Um, the loneliness of which, did y'all hear that? My light. Um, but the loneliness of which comes with watching the evolution of your mother um being the being your mother's only surviving child in a lot of ways um and what all comes with that I resonate a lot with that this go round something that I'm very unserious about if you guys have ever watched the movie when beloved says uh I want you to touch me on the inside part So bald deep.
It's not funny.
But the actress makes a very very crazy face. So when I read it, all I could see in my head was her face.
I want you to touch me on the inside part and call me my name.
It's not. It's not funny. It's not funny.
That was absolutely amazing.
We had an amazing discussion. My Butler had so much to offer. Um, everyone had so much to offer with their different perspectives and their thoughts and their feels and what it brought up for them. I thought it was super super cool.
I'm super excited for part two. I finished Beloved and although I wanted to finish it before the book discussion, I'm glad that I finished it after because it definitely changed my thought process and like the trajectory of my thinking.

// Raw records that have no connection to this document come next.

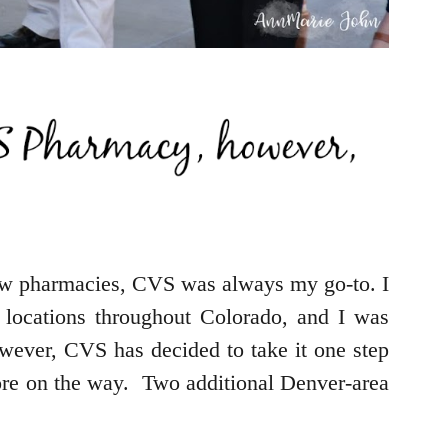
w pharmacies, CVS was always my go-to. I
 locations throughout Colorado, and I was
owever, CVS has decided to take it one step
more on the way. Two additional Denver-area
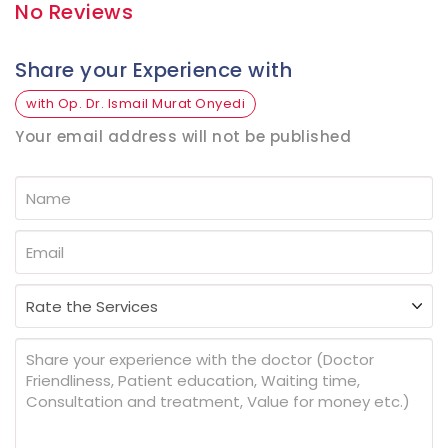
No Reviews
Share your Experience with
with Op. Dr. Ismail Murat Onyedi
Your email address will not be published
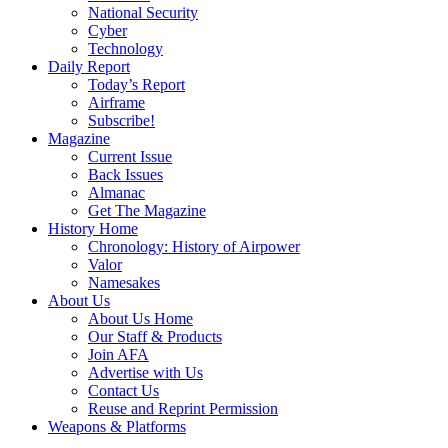
National Security
Cyber
Technology
Daily Report
Today’s Report
Airframe
Subscribe!
Magazine
Current Issue
Back Issues
Almanac
Get The Magazine
History Home
Chronology: History of Airpower
Valor
Namesakes
About Us
About Us Home
Our Staff & Products
Join AFA
Advertise with Us
Contact Us
Reuse and Reprint Permission
Weapons & Platforms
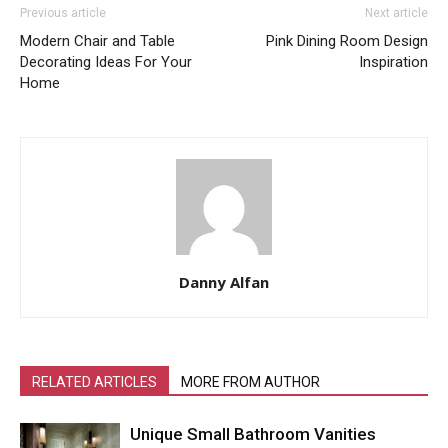
Previous article
Next article
Modern Chair and Table
Pink Dining Room Design
Decorating Ideas For Your
Inspiration
Home
Danny Alfan
RELATED ARTICLES
MORE FROM AUTHOR
Unique Small Bathroom Vanities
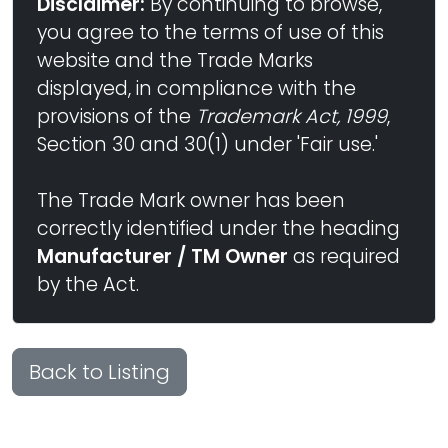
Disclaimer:
By continuing to browse,
you agree to the terms of use of this
website and the Trade Marks
displayed, in compliance with the
provisions of the
Trademark Act, 1999
,
Section 30 and 30(1) under 'Fair use.'
The Trade Mark owner has been
correctly identified under the heading
Manufacturer / TM Owner
as required
by the Act.
Back to Listing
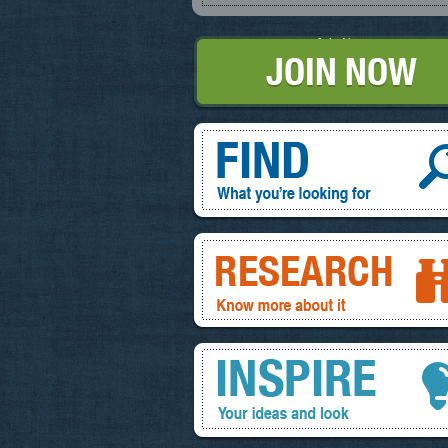
Join Now
Find, What you're looking for
Research, know more about it
Inspire, your ideas and look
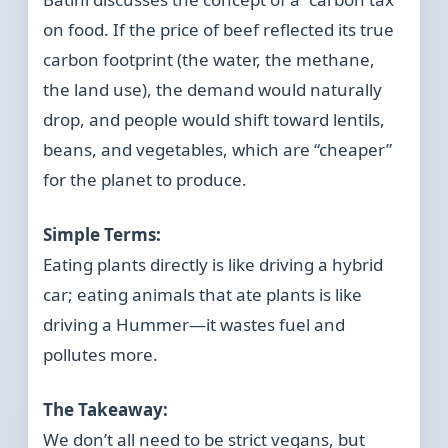
on food. If the price of beef reflected its true
carbon footprint (the water, the methane,
the land use), the demand would naturally
drop, and people would shift toward lentils,
beans, and vegetables, which are “cheaper”
for the planet to produce.
Simple Terms:
Eating plants directly is like driving a hybrid
car; eating animals that ate plants is like
driving a Hummer—it wastes fuel and
pollutes more.
The Takeaway:
We don’t all need to be strict vegans, but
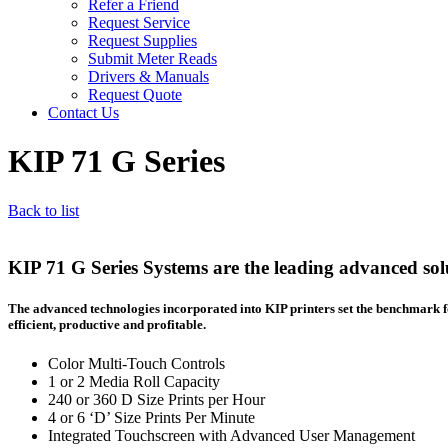
Refer a Friend
Request Service
Request Supplies
Submit Meter Reads
Drivers & Manuals
Request Quote
Contact Us
KIP 71 G Series
Back to list
KIP 71 G Series Systems are the leading advanced solu
The advanced technologies incorporated into KIP printers set the benchmark f
efficient, productive and profitable.
Color Multi-Touch Controls
1 or 2 Media Roll Capacity
240 or 360 D Size Prints per Hour
4 or 6 ‘D’ Size Prints Per Minute
Integrated Touchscreen with Advanced User Management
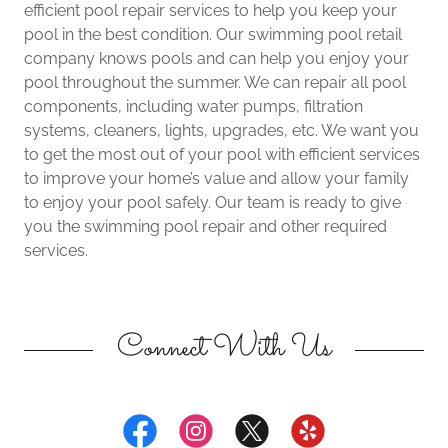
efficient pool repair services to help you keep your
pool in the best condition. Our swimming pool retail
company knows pools and can help you enjoy your
pool throughout the summer. We can repair all pool
components, including water pumps, filtration
systems, cleaners, lights, upgrades, etc. We want you
to get the most out of your pool with efficient services
to improve your home’s value and allow your family
to enjoy your pool safely. Our team is ready to give
you the swimming pool repair and other required
services.
Connect With Us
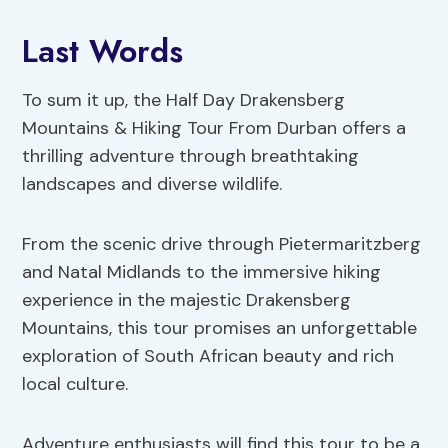
Last Words
To sum it up, the Half Day Drakensberg
Mountains & Hiking Tour From Durban offers a
thrilling adventure through breathtaking
landscapes and diverse wildlife.
From the scenic drive through Pietermaritzberg
and Natal Midlands to the immersive hiking
experience in the majestic Drakensberg
Mountains, this tour promises an unforgettable
exploration of South African beauty and rich
local culture.
Adventure enthusiasts will find this tour to be a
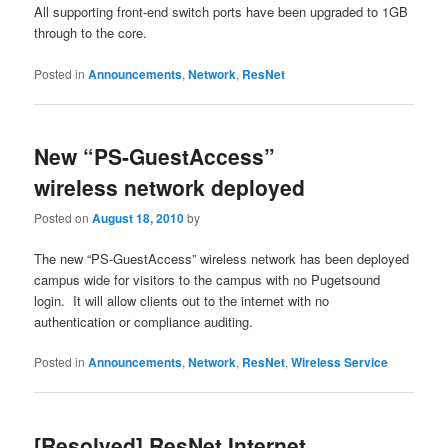
All supporting front-end switch ports have been upgraded to 1GB
through to the core.
Posted in
Announcements
,
Network
,
ResNet
New “PS-GuestAccess”
wireless network deployed
Posted on
August 18, 2010
by
The new “PS-GuestAccess” wireless network has been deployed
campus wide for visitors to the campus with no Pugetsound
login. It will allow clients out to the internet with no
authentication or compliance auditing.
Posted in
Announcements
,
Network
,
ResNet
,
Wireless Service
[Resolved] ResNet Internet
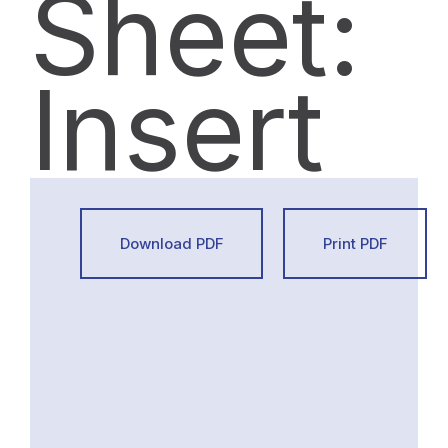
Sheet:
Insert
Download PDF
Print PDF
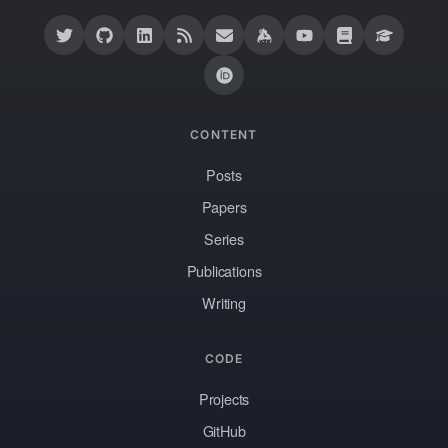
CONTENT
Posts
Papers
Series
Publications
Writing
CODE
Projects
GitHub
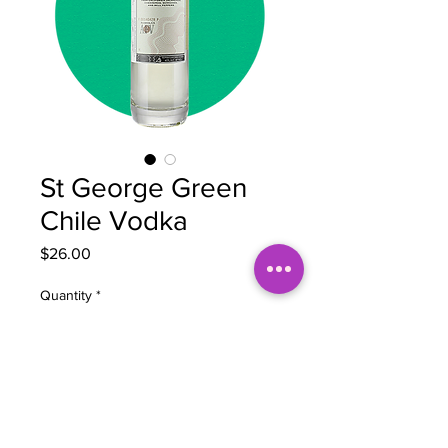
St George Green
Chile Vodka
Price
$26.00
Quantity
*
Add to Cart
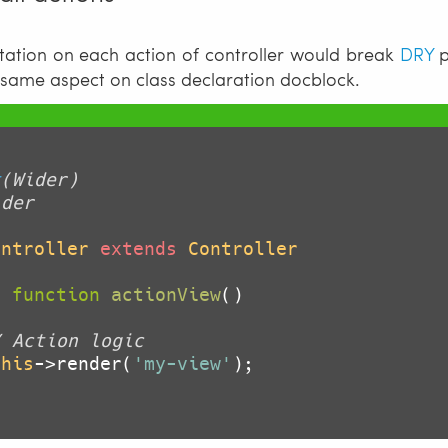
ation on each action of controller would break
DRY
p
 same aspect on class declaration docblock.
t
(Wider)

der

ontroller
extends
Controller
c
function
actionView
()
/ Action logic
this
->render(
'my-view'
);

I think because I've read Belove It before and I have such a high regard for it, I often go into it already knowing that I love it. Whereas this time around, it was very interesting having other people's perspectives in my head and seeing things a little bit differently. Right. I think something that is great about Tony Morrison is that the reading is going to meet you where you are, right? And I think that's intentional on Tony Morrison's part that she wants the literature to, yes, change your perspective, but also for the reader to be aware that what you get from it is because of where you are as the reader, not necessarily where Tony Morrison was as the writer. Um, so I'm super excited to read Jazz with the group and yeah, I'll see you guys for part two. Bye, friends.